The Intelligent Board 2011 focuses on Clinical Commissioning. The expert reference group believes these new commissioners should “Be bold”, and suggest they, “Don’t start from a position of commissioning more of the same.” The report, sponsored by Dr Foster Intelligence, promotes intelligent clinical commissioning and the intelligent use of information in practice to board members of clinical commissioning groups.
The report was launched at a breakfast meeting at the Commonwealth Club on the 14 September 2011 by the Rt. Hon. Stephen Dorrell MP, Chair of the House of Commons Health Select Committee and Professor David Colin-Thomé, Chair of the reference group and former National Director for Primary Care at the Department of Health.
Professor David Colin-Thomé, Chair of the Intelligent Board reference group said: “NHS commissioning has achieved less than it should have due to a lack of clinical involvement and a dearth of high quality information. We should not be distracted by the fact that some aspects of the new commissioning structures and processes remain to be finalised. Commissioners need to get on and deliver results.”

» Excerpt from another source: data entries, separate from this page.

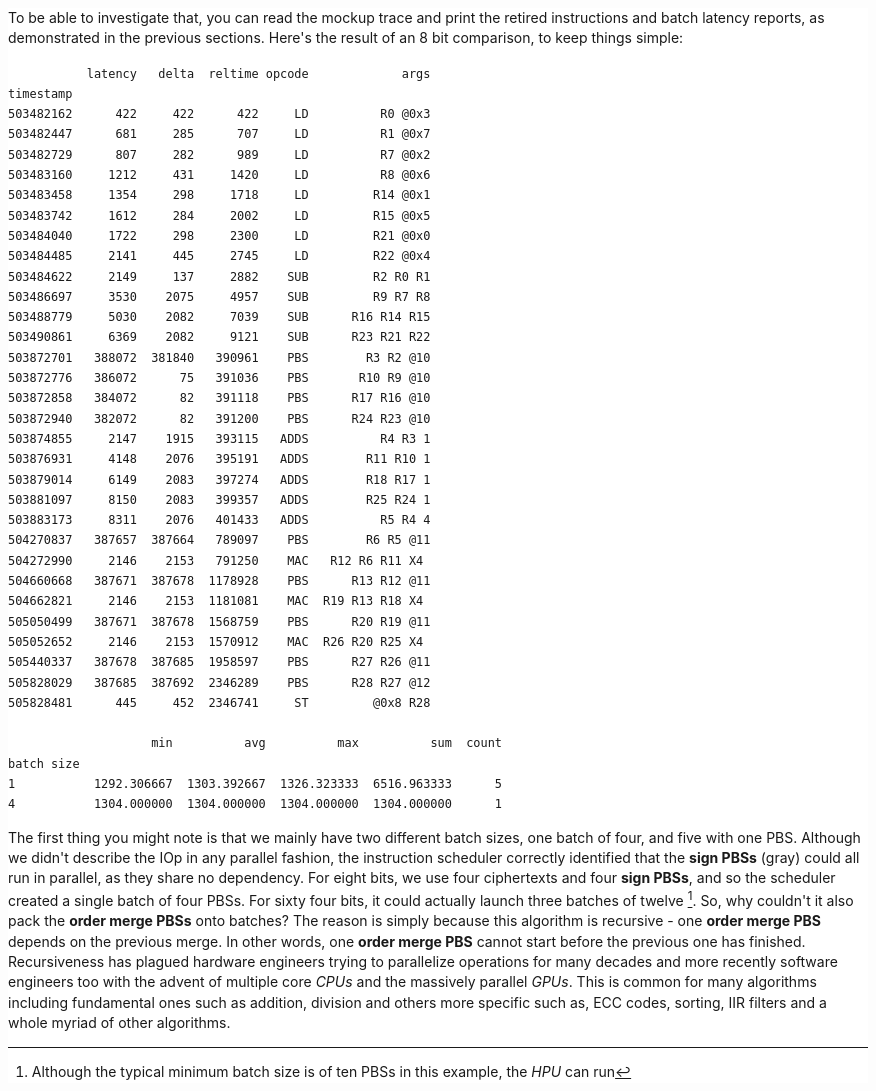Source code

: To be able to investigate that, you can read the mockup trace and print the retired instructions and
batch latency reports, as demonstrated in the previous sections. Here's the result of an 8 bit
comparison, to keep things simple:

```
           latency   delta  reltime opcode             args
timestamp
503482162      422     422      422     LD          R0 @0x3
503482447      681     285      707     LD          R1 @0x7
503482729      807     282      989     LD          R7 @0x2
503483160     1212     431     1420     LD          R8 @0x6
503483458     1354     298     1718     LD         R14 @0x1
503483742     1612     284     2002     LD         R15 @0x5
503484040     1722     298     2300     LD         R21 @0x0
503484485     2141     445     2745     LD         R22 @0x4
503484622     2149     137     2882    SUB         R2 R0 R1
503486697     3530    2075     4957    SUB         R9 R7 R8
503488779     5030    2082     7039    SUB      R16 R14 R15
503490861     6369    2082     9121    SUB      R23 R21 R22
503872701   388072  381840   390961    PBS        R3 R2 @10
503872776   386072      75   391036    PBS       R10 R9 @10
503872858   384072      82   391118    PBS      R17 R16 @10
503872940   382072      82   391200    PBS      R24 R23 @10
503874855     2147    1915   393115   ADDS          R4 R3 1
503876931     4148    2076   395191   ADDS        R11 R10 1
503879014     6149    2083   397274   ADDS        R18 R17 1
503881097     8150    2083   399357   ADDS        R25 R24 1
503883173     8311    2076   401433   ADDS          R5 R4 4
504270837   387657  387664   789097    PBS        R6 R5 @11
504272990     2146    2153   791250    MAC   R12 R6 R11 X4
504660668   387671  387678  1178928    PBS      R13 R12 @11
504662821     2146    2153  1181081    MAC  R19 R13 R18 X4
505050499   387671  387678  1568759    PBS      R20 R19 @11
505052652     2146    2153  1570912    MAC  R26 R20 R25 X4
505440337   387678  387685  1958597    PBS      R27 R26 @11
505828029   387685  387692  2346289    PBS      R28 R27 @12
505828481      445     452  2346741     ST         @0x8 R28

                    min          avg          max          sum  count
batch size
1           1292.306667  1303.392667  1326.323333  6516.963333      5
4           1304.000000  1304.000000  1304.000000  1304.000000      1
```

The first thing you might note is that we mainly have two different batch sizes, one batch of four,
and five with one PBS. Although we didn't describe the IOp in any parallel fashion, the
instruction scheduler correctly identified that the **sign PBSs** (gray) could all run in parallel,
as they share no dependency. For eight bits, we use four ciphertexts and four **sign PBSs**, and so
the scheduler created a single batch of four PBSs. For sixty four bits, it could actually launch
three batches of twelve [^3]. So, why couldn't it also pack the **order merge PBSs** onto batches?
The reason is simply because this algorithm is recursive - one **order merge PBS** depends on the
previous merge. In other words, one **order merge PBS** cannot start before the previous one has
finished. Recursiveness has plagued hardware engineers trying to parallelize operations for many
decades and more recently software engineers too with the advent of multiple core _CPUs_ and the
massively parallel _GPUs_. This is common for many algorithms including fundamental ones such as
addition, division and others more specific such as, ECC codes, sorting, IIR filters and a whole
myriad of other algorithms.


[^1]: If you haven't, go read them now, this one can wait.
[^2]: We already have IOps that do that, but they are actually a very good example of how to
[^3]: Although the typical minimum batch size is of ten PBSs in this example, the _HPU_ can run
[^4]: We all stand on the shoulder of giants, and giants should be acknowledged even if a bit old.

The Intelligent Board paper summarises the characteristics of the best clinical commissioning:
1. Focusing on patients and populations.
The best commissioners will take responsibility for using their commissioning budgets to improve the quality of both primary and secondary healthcare, to the benefit of the whole local population.
2. Paying for outcomes.
This represents a radical shift in the nature of commissioners’ relationship with providers who will no longer be guaranteed a certain volume of work. Instead, commissioners will require that providers demonstrate how they will deliver a particular set of outcomes for patients. This signals a move away from contracting for discrete services towards commissioning pathways and packages of care.
3. Creating pathways and care packages.
Too much commissioning is currently based on an approach that takes the complex healthcare system and breaks it down into a series of standalone services. This results in multiple contracts with multiple providers and an unhelpful tendency towards micro-management. The result should be a new approach to contracting, most likely involving fewer contracts that specify high-level outcomes rather than detailed processes and outputs.

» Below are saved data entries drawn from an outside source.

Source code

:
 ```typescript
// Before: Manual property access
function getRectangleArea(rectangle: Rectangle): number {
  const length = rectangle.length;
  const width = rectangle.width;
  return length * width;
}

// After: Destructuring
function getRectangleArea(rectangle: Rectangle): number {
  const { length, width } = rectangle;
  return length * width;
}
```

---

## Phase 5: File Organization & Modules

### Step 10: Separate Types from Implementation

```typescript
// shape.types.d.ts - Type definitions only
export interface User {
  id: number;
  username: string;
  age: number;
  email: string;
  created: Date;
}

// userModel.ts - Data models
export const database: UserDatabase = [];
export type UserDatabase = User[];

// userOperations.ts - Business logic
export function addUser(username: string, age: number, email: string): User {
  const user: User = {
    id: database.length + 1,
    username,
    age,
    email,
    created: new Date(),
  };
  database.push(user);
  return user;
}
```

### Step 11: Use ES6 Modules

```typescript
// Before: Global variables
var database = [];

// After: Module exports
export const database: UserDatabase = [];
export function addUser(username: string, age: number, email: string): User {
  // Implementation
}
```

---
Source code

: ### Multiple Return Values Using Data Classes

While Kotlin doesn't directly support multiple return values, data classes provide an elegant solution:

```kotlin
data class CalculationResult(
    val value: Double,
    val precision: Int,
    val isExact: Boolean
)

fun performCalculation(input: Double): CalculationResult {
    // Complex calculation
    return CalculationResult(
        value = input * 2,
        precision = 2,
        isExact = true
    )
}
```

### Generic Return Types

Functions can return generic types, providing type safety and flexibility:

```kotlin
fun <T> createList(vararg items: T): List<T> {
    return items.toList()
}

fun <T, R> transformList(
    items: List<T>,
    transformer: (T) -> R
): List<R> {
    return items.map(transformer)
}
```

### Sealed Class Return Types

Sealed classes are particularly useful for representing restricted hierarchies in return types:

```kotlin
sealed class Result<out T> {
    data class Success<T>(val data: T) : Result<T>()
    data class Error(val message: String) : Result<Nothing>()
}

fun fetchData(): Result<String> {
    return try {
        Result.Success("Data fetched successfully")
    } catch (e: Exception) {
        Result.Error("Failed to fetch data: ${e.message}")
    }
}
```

4. Collaborating and engaging.
The best commissioners will recognise a range of key people as experts who can be enlisted to support effective commissioning, including building new kinds of relationships with patients and local communities and establishing themselves as the ‘people’s organisation’.
5. Being transparent.
Commissioners should be open about their decision-making processes. They should publish information, in jargon-free language, about the policies, principles and information that guide their decisions. They should explain who takes the decisions and how, be open about how conflicts of interest are dealt with, and let local people know how they can contribute to the debate.
Getting the right information at the right time to assist effective decision-making is one important task. Using that information well is another. This document is for clinicians or anyone else interested in taking a role in the leadership of a clinical commissioning group.